▸ **Teks Bacaan**
DANA BAGI HASIL (DBH)

Yaitu dana yang bersumber dari pendapatan APBN yang dialokasikan kepada daerah berdasarkan angka persentase untuk medanai kebutuhan daerah dalam rangka pelaksanaan desentralisasi.
Sumber Dana :
- Penerimaan Negara dari Pajak Bumi dan Bangunan dibagi dengan imbangan 10% (sepuluh persen) untuk Pemerintah Pusat dan 90% (sembilan puluh persen) untuk Daerah.
- Penerimaan Negara dari Bea Perolehan Hak atas Tanah dan Bangunan dibagi dengan imbangan 20% (dua puluh persen) untuk Pemerintah Pusat dan 80% (delapan puluh persen) untuk Pemerintah Daerah.
- 10% (sepuluh persen) penerimaan Pajak Bumi dan Bangunan dan 20% (dua puluh persen) penerimaan Bea Perolehan Hak atas Tanah dan Bangunan yang menjadi bagian dari penerimaan Pusat dibagikan kepada seluruh Kabupaten dan Kota .
- Penerimaan Negara dan sumber daya alam sektor kehutanan, sektor pertambangan umum, dan sektor perikanan dibagi dengan imbangan 20% (dua puluh persen) untuk Pemerintah Pusat dan 80% (delapan puluh persen) untuk Daerah.

▸ **Data yang Disediakan**

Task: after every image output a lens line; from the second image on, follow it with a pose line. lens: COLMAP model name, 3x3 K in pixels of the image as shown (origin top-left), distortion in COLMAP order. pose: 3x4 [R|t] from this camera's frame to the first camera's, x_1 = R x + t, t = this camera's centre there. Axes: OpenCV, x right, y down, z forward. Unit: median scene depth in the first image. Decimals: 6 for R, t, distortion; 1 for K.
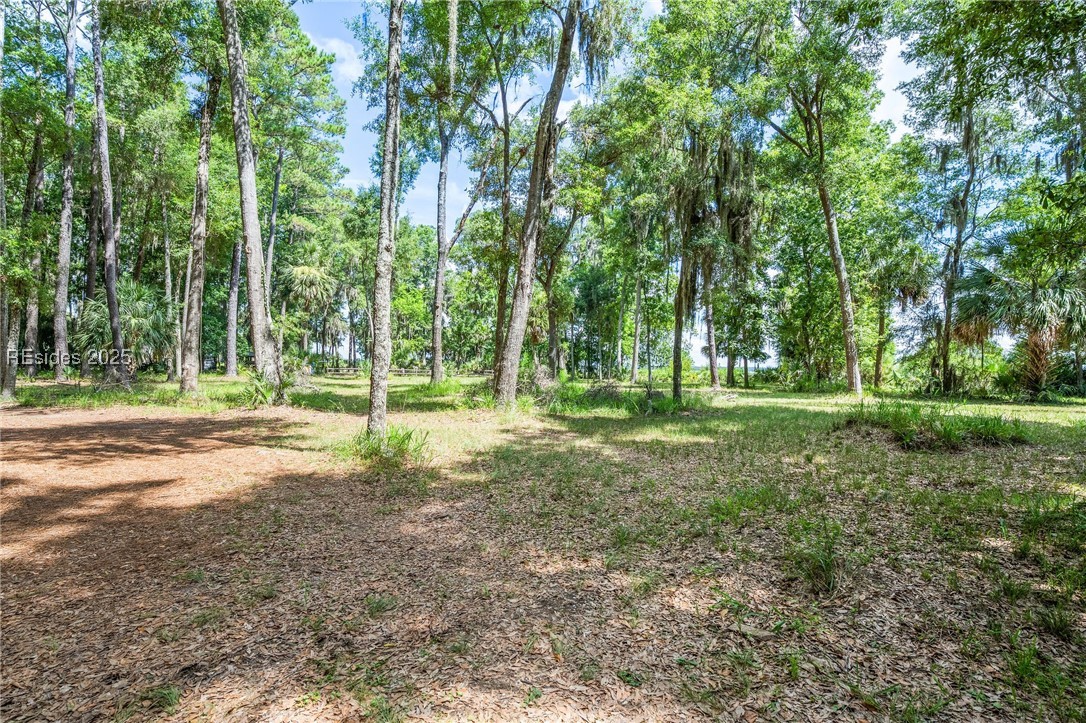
lens RADIAL K [[562.8, 0, 543.0], [0, 562.8, 361.1], [0, 0, 1]] dist [0.000893, 0.000044]
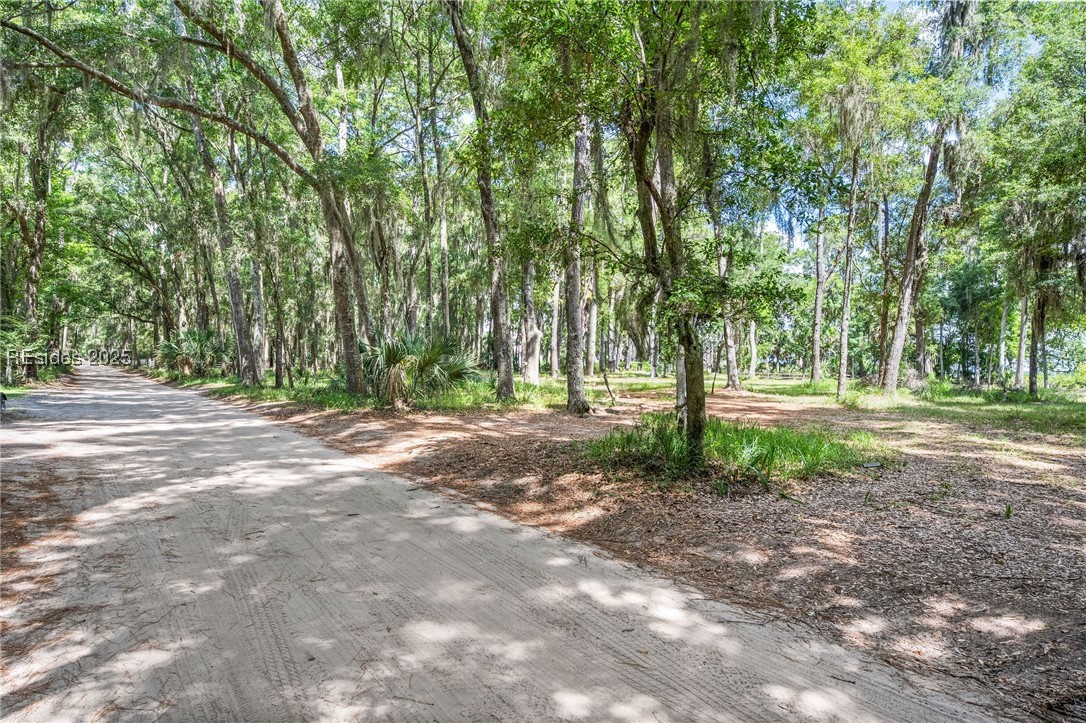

▸ **Tugas 1**
Dalam teks tentang Dana Bagi Hasil, berapa persen penerimaan negara dari Pajak Bumi dan Bangunan yang menjadi bagian Daerah?
▸ **Tugas 2**
Tuliskan lanjutan teks tentang Dana Bagi Hasil, dimulai setelah kalimat terakhirnya.

▸ **Kolom Jawaban 1**
90% (sembilan puluh persen).

▸ **Kolom Jawaban 2**
- Penerimaan Negara dari sumber daya alam sektor pertambangan minyak dan gas alam yang dihasilkan dari wilayah Daerah yang bersangkutan dibagi dengan imbangan sebagai berikut :

a. Penerimaan Negara dan pertambangan minyak bumi yang berasal dari wilayah Daerah setelah dikurangi komponen pajak sesuai dengan imbangan 85% (delapan puluh lima persen) untuk Pemerintah Pusat dan 15% (lama belas persen) untuk Daerah.
b. Penerimaan Negara dari pertambangan gas alam yang berasal dari wilayah Daerah setelah dikurangi komponen pajak sesuai dengan ketentuan yang berlaku dibagi dengan imbangan 70% (tujuh puluh persen) untuk Pemerintah Pusat dan 30% (tiga puluh persen) untuk Daerah.

DANA ALOKASI UMUM (DAU)

Yaitu dana yang bersumber dari pendapatan APBN yang dialokasikan dengan tujuan pemerataan kemampuan keuangan antar-Daerah untuk mendanai kebutuhan Daerah dalam rangka pelaksanaan desentralisasi.
a. Dana Alokasi Umum ditetapkan sekurang-kurangnya 25% (dua puluh lima persen) dari Penerimaan Dalam Negeri yang ditetapkan dalam APBN.
b. Dana Alokasi Umum untuk Daerah Provinsi dan untuk daerah Kabupaten/Kota ditetapkan masing-masing 10% (sepuluh persen) dan 90% (sembilan puluh persen) dari Dana Alokasi sebagaimana disebutkan di atas.
c. Dalam hal terjadi perubahan kewenangan diantara daerah Provinsi dan Daerah Kabupaten/Kota sebagaimana dimaksud di atas disesuaikan pada perubahan tersebut.
d. Dana Alokasi Umum untuk suatu daerah Provinsi tertentu ditetapkan berdasarkan perkalian jumlah Dana Alokasi Umum untuk seluruh Daerah Provinsi yang ditetapkan dalam APBN, dengan porsi Daerah Provinsi yang bersangkutan.
e. Porsi Daerah Provinsi sebagaimana dimaksud pada (d) merupakan proporsi bobot semua daerah Provinsi di seluruh daerah Indonesia.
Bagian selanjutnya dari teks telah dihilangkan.